Task to carry out: Return the listing verbatim, images left out.

Supplied material:
*-*-*

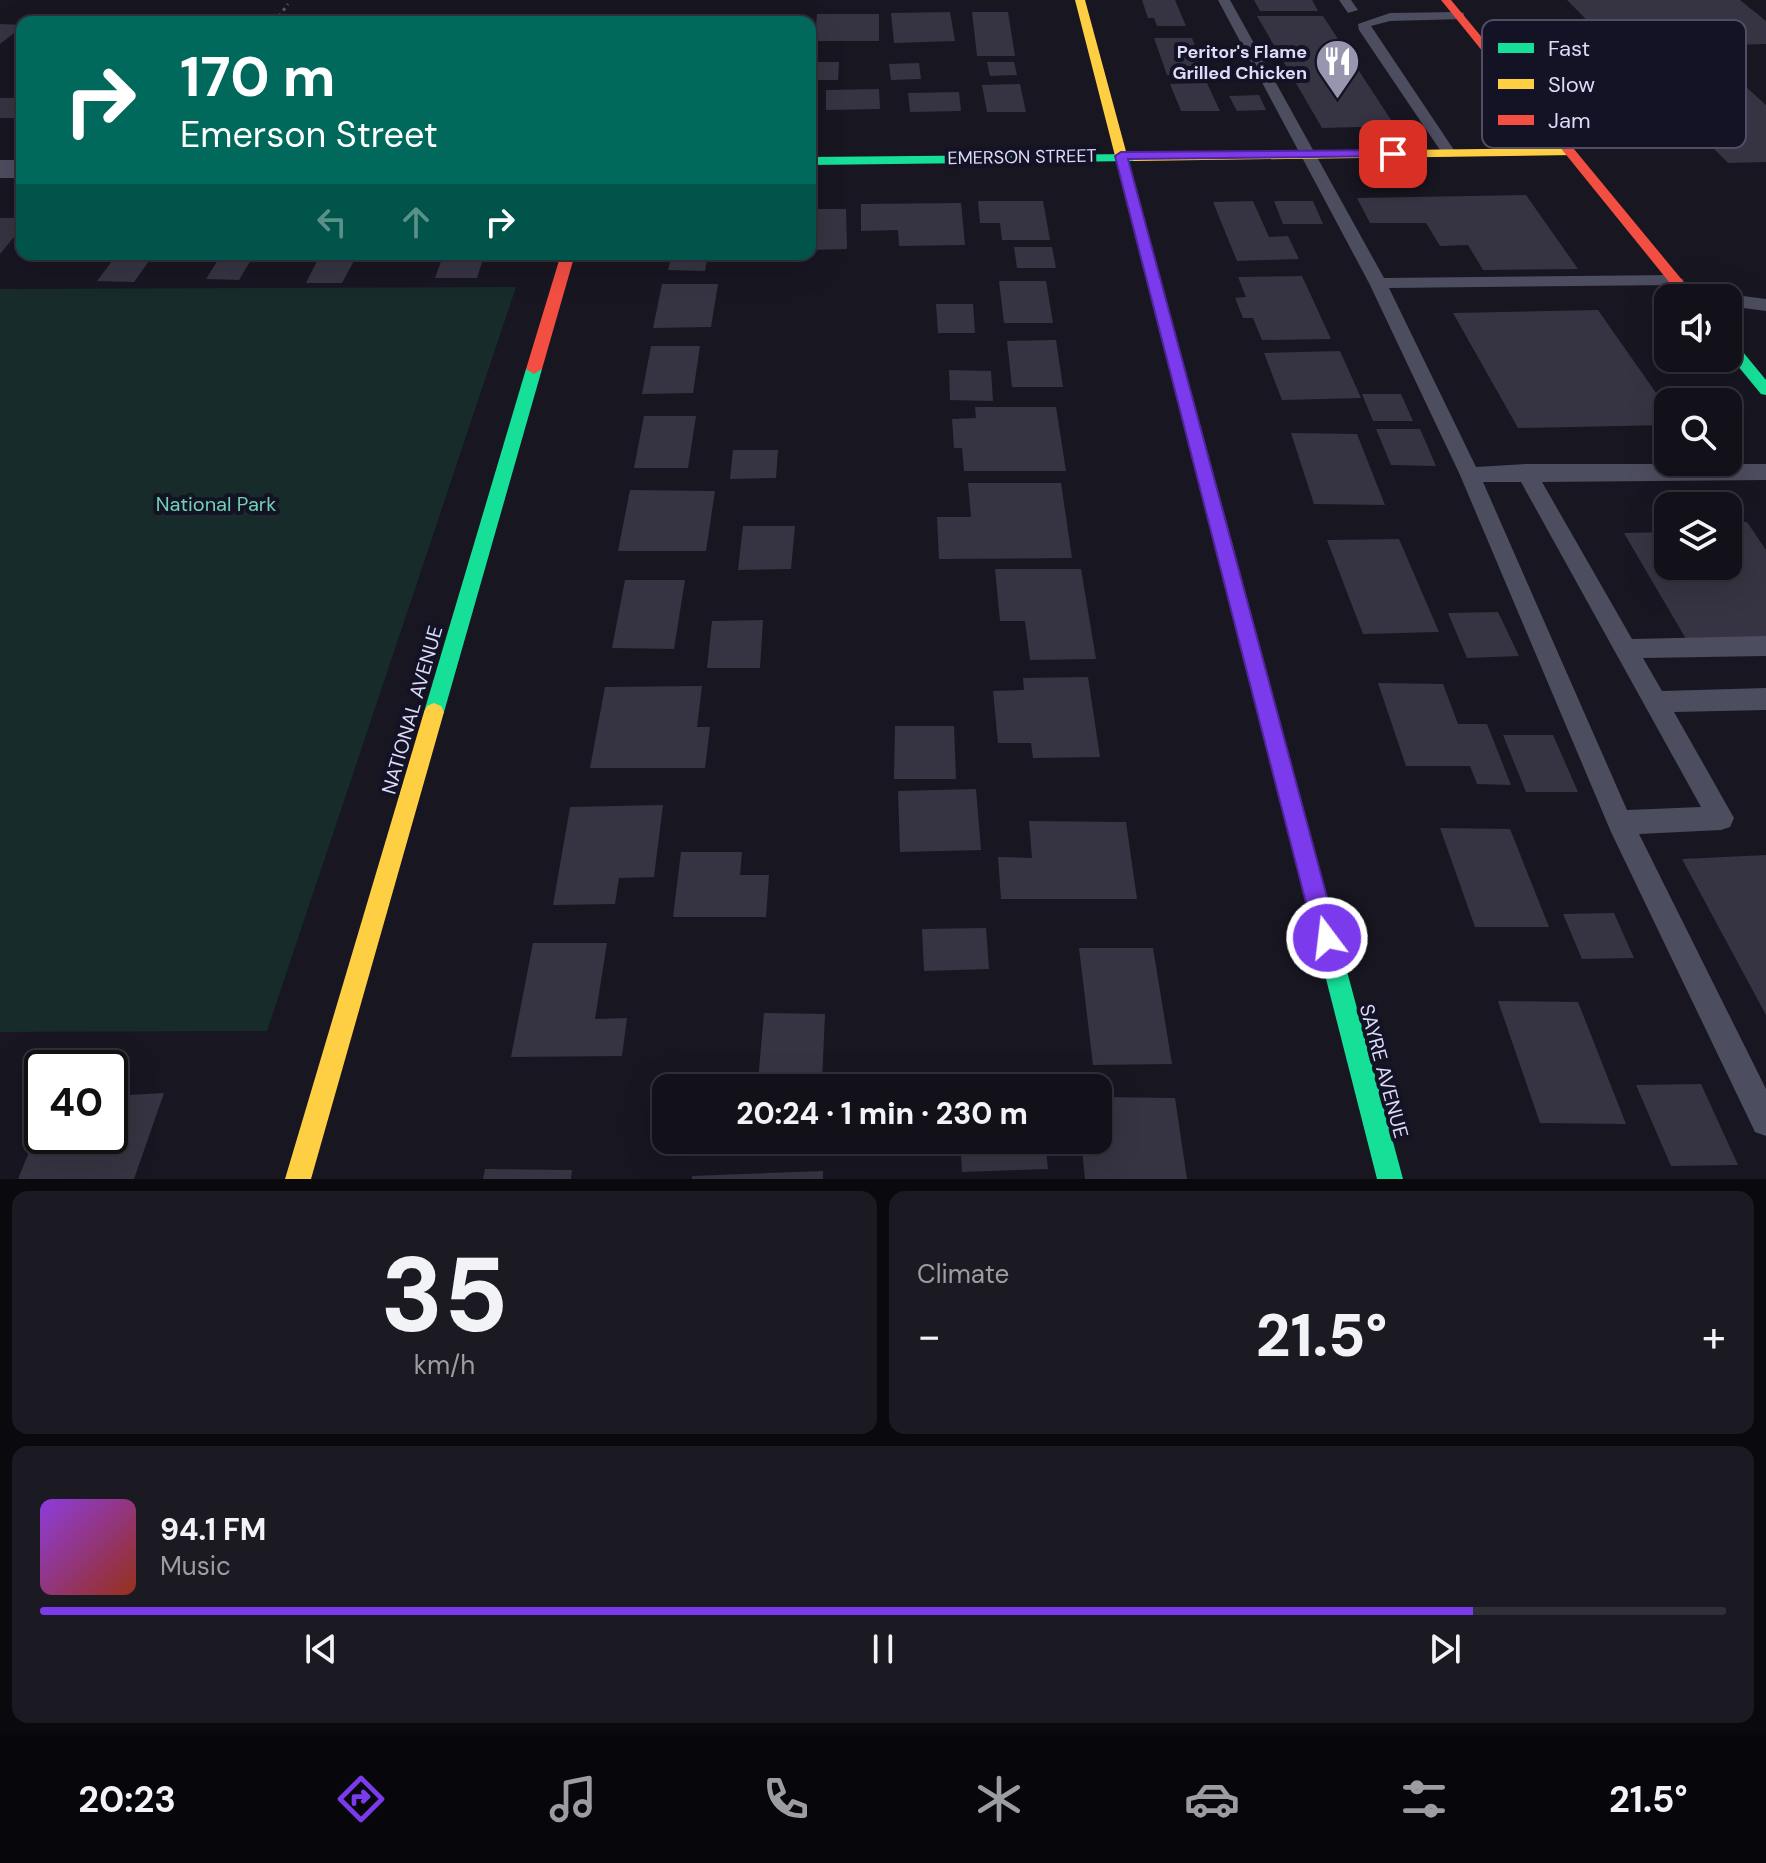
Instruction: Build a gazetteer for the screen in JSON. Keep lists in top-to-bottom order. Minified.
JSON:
{"streets":{"street":["EMERSON STREET","NATIONAL AVENUE","SAYRE AVENUE"]},"crossings":[["EMERSON STREET","SAYRE AVENUE"]],"parks":["National Park"],"places":{"restaurant":["Peritor's Flame Grilled Chicken"]},"legend":["Fast","Slow","Jam"],"page":{"turn":["170 m","Emerson Street"],"limit":"40","trip":"20:24 · 1 min · 230 m","tile":[["35","km/h"],"Climate"],"heat":["−","21.5°","+"],"song":["94.1 FM","Music"],"tabs":["20:23","21.5°"]}}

*-*-*

Task solution:
Instruction: Build a gazetteer for the screen in JSON. Keep lists in top-to-bottom order. Minified.
JSON:
{"streets":{"street":["EMERSON STREET","NATIONAL AVENUE","SAYRE AVENUE"]},"crossings":[["EMERSON STREET","SAYRE AVENUE"]],"parks":["National Park"],"places":{"restaurant":["Peritor's Flame Grilled Chicken"]},"legend":["Fast","Slow","Jam"],"page":{"turn":["170 m","Emerson Street"],"limit":"40","trip":"20:24 · 1 min · 230 m","tile":[["35","km/h"],"Climate"],"heat":["−","21.5°","+"],"song":["94.1 FM","Music"],"tabs":["20:23","21.5°"]}}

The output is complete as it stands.